Luke 17, Jesus says: “Temptations to sin are sure to come, but woe to the one through whom they come! It would be better for him if a millstone were hung around his neck and he were cast into the sea than that he should cause one of these little ones to sin (stumble)…” and then he goes right into “If your brother sins, rebuke him, and if he repents, forgive him…” (even if it takes 7 times).
This made me think…where is the ‘line,’ so-to-speak, where you are a “little one” who is “caused to sin/stumble” on one side, and on the other you are the one who “causes others to sin” and would be better off if you were cast into the sea with a millstone hung around your neck? If a child learns to sin from his father’s sins, and he grows up likewise with bad habits and brokenness, and in turn has a son and, sadly, his son learns how to sin from him… is the child, who is now a father, still a “little one?” Or has he become that man who Jesus says “woe to you!” Is there a line? And at what point does God “cast him into the sea” because he is causing others to stumble…and at what point does God look at that man, and see the child in him that was “doomed” because he was dealt a bad hand, had a bad father (or just a broken father), and then has compassion on him even though he has caused a “little one” to sin?
I am sure it must have something to do with whether the man, who was once a little one who was caused to sin, has a repentant heart or not. But what if he is bounded by the temptations he learned as an innocent “little one,” who was not protected by, say, righteous parents, for example? What if he is in bondage to his sin that even with a repentant heart, he is not strong enough to break his sinful habits, and thus he sins-repents-sins-repents-sins-repents…seven times…and seven times seventy? Does he ever get free? And is it only by his choice that he gets free, or does God ever intervene? Does God watch and wait because he believes in this man, or does he see him struggle and say “I will pull him out of his vicious cycle, for he was lead into that wrongful path, and now he is trapped and cannot get out…so I will come down and free him, that he may be innocent again.”
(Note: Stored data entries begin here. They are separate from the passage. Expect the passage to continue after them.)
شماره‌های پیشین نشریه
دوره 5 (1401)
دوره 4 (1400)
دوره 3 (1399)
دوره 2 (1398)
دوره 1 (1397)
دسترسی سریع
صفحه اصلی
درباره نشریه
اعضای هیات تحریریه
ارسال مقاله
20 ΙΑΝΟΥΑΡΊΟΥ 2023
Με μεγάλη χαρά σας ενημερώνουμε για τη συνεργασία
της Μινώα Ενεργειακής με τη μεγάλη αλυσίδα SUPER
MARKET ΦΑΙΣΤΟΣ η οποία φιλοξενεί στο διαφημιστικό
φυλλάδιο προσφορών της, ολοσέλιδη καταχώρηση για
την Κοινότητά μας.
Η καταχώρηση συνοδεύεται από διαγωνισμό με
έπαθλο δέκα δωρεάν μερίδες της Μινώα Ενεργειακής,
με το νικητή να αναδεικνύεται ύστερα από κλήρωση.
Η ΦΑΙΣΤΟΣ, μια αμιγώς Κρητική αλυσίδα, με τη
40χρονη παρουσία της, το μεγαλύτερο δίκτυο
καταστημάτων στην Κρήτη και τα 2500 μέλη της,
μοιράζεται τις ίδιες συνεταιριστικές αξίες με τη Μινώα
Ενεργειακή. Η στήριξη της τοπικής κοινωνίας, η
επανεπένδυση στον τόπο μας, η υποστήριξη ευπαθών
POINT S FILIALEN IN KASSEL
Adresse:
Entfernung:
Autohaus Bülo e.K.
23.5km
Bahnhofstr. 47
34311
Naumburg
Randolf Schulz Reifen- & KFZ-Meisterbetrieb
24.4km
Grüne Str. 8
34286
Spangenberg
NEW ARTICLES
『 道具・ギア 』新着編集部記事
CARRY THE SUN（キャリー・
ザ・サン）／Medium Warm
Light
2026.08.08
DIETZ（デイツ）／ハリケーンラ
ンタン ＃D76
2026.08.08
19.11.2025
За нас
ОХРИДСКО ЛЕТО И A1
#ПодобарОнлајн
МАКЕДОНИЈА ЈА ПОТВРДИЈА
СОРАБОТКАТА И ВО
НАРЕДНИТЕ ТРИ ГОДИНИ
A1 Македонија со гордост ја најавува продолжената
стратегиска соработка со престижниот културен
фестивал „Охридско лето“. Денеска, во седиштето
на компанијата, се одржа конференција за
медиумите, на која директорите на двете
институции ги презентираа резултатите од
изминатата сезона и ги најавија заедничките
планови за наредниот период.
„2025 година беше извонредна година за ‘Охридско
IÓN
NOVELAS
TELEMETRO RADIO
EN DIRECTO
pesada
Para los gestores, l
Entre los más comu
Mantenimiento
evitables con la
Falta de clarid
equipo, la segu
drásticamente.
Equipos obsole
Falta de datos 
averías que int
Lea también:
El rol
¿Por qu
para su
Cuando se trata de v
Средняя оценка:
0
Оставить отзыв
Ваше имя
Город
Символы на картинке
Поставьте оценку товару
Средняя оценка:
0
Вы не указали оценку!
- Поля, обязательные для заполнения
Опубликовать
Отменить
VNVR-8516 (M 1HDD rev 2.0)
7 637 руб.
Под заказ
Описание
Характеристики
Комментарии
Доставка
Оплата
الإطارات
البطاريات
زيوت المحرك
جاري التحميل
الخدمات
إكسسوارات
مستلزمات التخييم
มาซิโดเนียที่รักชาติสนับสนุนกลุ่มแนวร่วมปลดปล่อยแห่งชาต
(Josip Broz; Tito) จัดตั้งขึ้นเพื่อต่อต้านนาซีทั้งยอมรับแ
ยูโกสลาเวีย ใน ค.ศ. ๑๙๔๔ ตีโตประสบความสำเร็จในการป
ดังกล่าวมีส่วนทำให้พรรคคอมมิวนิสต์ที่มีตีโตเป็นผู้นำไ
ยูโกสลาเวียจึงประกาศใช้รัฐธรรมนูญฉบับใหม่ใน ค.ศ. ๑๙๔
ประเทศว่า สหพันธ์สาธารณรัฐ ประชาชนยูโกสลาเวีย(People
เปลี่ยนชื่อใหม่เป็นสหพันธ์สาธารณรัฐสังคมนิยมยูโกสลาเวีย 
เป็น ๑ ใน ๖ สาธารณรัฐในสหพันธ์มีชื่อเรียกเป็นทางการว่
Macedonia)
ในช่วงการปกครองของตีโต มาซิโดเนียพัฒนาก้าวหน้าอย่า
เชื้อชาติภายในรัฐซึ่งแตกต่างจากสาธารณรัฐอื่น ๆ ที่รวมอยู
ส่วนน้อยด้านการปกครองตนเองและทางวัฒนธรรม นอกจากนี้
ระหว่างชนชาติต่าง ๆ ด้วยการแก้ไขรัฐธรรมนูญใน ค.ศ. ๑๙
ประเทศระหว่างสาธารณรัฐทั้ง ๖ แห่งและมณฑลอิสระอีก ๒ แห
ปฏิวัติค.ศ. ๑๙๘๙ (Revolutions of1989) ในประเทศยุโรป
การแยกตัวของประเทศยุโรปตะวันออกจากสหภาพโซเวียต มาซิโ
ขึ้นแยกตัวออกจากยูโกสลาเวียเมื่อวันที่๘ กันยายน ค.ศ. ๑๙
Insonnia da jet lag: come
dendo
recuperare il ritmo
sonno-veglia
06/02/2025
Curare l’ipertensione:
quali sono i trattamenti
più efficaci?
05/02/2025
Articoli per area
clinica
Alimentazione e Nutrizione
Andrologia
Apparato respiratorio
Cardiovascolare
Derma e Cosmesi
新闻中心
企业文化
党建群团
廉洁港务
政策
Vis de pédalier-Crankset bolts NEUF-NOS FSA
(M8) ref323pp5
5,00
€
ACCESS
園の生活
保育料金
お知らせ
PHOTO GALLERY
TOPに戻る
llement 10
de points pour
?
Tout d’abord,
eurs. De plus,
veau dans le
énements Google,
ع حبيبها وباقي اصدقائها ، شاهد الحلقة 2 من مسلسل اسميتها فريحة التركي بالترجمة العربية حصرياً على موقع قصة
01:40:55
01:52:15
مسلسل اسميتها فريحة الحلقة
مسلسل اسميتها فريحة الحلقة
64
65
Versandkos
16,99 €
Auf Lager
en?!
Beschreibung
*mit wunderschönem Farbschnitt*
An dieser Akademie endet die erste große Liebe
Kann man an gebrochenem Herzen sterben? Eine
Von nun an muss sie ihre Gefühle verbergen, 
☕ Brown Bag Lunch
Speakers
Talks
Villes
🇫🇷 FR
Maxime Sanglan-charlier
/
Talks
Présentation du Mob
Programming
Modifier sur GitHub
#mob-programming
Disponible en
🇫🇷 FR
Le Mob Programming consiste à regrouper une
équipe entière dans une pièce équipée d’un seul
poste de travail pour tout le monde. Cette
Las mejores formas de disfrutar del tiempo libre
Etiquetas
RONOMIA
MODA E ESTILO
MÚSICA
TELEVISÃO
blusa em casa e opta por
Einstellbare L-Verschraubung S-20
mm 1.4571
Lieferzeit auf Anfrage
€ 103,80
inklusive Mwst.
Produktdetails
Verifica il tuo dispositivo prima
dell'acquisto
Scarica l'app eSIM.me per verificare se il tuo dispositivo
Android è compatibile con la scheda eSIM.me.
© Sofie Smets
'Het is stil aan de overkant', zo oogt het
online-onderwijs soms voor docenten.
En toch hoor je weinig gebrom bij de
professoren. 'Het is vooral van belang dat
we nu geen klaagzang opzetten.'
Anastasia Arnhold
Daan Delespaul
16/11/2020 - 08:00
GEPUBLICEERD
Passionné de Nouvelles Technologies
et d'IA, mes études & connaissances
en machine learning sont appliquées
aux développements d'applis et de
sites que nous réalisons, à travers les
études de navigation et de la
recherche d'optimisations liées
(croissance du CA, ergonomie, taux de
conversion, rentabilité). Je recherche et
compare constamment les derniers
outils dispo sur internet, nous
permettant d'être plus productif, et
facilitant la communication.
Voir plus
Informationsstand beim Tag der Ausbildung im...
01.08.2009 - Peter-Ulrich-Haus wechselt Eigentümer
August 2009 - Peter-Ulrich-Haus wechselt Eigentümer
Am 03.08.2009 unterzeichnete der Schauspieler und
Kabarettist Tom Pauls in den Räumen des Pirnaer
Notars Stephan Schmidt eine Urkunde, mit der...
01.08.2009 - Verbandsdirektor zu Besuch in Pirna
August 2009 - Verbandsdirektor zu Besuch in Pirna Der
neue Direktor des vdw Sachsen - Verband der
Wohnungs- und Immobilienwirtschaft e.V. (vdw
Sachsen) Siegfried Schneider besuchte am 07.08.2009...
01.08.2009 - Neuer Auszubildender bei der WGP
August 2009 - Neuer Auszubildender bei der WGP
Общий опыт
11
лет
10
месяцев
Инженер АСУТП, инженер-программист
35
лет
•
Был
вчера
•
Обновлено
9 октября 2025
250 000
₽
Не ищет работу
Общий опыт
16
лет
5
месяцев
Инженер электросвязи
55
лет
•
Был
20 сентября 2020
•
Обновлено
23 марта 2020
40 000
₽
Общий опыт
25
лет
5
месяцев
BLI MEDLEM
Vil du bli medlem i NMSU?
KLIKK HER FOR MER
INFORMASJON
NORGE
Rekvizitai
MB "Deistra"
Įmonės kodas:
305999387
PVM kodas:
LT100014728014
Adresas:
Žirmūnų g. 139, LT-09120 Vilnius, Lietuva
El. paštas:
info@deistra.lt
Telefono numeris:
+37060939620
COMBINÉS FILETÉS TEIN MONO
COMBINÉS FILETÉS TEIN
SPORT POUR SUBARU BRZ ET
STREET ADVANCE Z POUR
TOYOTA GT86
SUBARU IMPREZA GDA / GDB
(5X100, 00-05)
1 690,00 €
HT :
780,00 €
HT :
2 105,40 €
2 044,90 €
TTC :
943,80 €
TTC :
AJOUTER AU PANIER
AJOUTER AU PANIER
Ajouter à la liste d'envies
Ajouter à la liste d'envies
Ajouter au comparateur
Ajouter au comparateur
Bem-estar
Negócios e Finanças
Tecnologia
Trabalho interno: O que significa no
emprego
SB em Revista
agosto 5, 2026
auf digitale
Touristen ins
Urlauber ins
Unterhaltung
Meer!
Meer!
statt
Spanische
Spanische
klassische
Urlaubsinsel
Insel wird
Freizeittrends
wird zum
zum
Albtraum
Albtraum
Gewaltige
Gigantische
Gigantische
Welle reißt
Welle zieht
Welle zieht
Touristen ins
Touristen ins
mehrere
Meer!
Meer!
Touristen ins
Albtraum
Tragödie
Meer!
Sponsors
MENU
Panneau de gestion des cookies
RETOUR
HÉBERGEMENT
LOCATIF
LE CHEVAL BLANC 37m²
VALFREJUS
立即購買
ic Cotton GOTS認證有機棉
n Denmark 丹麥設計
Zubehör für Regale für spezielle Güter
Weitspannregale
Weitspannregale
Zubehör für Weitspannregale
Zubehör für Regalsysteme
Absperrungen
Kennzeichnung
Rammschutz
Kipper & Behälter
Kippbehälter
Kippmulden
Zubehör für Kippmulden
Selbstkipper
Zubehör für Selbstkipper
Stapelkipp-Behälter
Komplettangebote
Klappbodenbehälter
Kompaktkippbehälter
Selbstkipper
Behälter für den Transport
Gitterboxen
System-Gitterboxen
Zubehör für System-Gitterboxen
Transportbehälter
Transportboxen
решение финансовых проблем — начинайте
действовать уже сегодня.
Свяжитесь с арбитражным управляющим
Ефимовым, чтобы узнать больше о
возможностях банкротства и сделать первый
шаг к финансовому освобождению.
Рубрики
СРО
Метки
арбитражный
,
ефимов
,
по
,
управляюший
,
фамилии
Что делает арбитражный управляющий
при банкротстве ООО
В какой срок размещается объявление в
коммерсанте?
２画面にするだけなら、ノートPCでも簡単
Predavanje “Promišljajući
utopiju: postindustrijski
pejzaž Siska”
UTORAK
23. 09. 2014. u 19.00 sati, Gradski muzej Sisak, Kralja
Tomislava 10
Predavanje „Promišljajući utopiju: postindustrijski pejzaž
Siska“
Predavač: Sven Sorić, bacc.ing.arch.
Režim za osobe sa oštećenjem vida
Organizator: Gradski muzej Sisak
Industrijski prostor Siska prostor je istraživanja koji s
And that sounds exactly what Jesus did. Exactly. And yet, I still see the struggle in people today, even in myself. And I still wonder where that ‘line’ is…when a child, afflicted by a mental disability (most likely an evil spirit), who as a “little one” enters this world and spends his childhood not understanding life, his disability, or his emotions… and is withdrawn, doesn’t know how to make friends, or even want to. This “little one” who was dealt a bad hand, born into a sinful world as an innocent babe, and yet has a mental dysfunction…and grows up to his teenage years and walks into an elementary school and kills several precious, innocent “little ones…” Who caused this one to sin? Because I scream with all my heart, “Woe to the one who caused this young man to sin!!” “Woe to the evil that was upon this little one when he entered this world…and woe to the evil that he brought to other little ones!!” At what point do I look at a murderer and see the small, innocent child that was lead down a path of destruction? And at what point does God say “Enough!”
But God did say “Enough,” and sent his Son into the world in the most vulnerable way – as an innocent babe. And He watched him grow amidst the evil in the world, and watched him give his life for such a world…because He believed in the people he created. Some wept as Jesus died, and some laughed. And yet even today, thousands of years later, God still fights for His little ones - big and small – and forgives again and again because of what Jesus paid for. Wow. Jesus’ sacrifice really was “enough.” But if we really believed that, it would change the way we live our lives…and this world would look a lot different.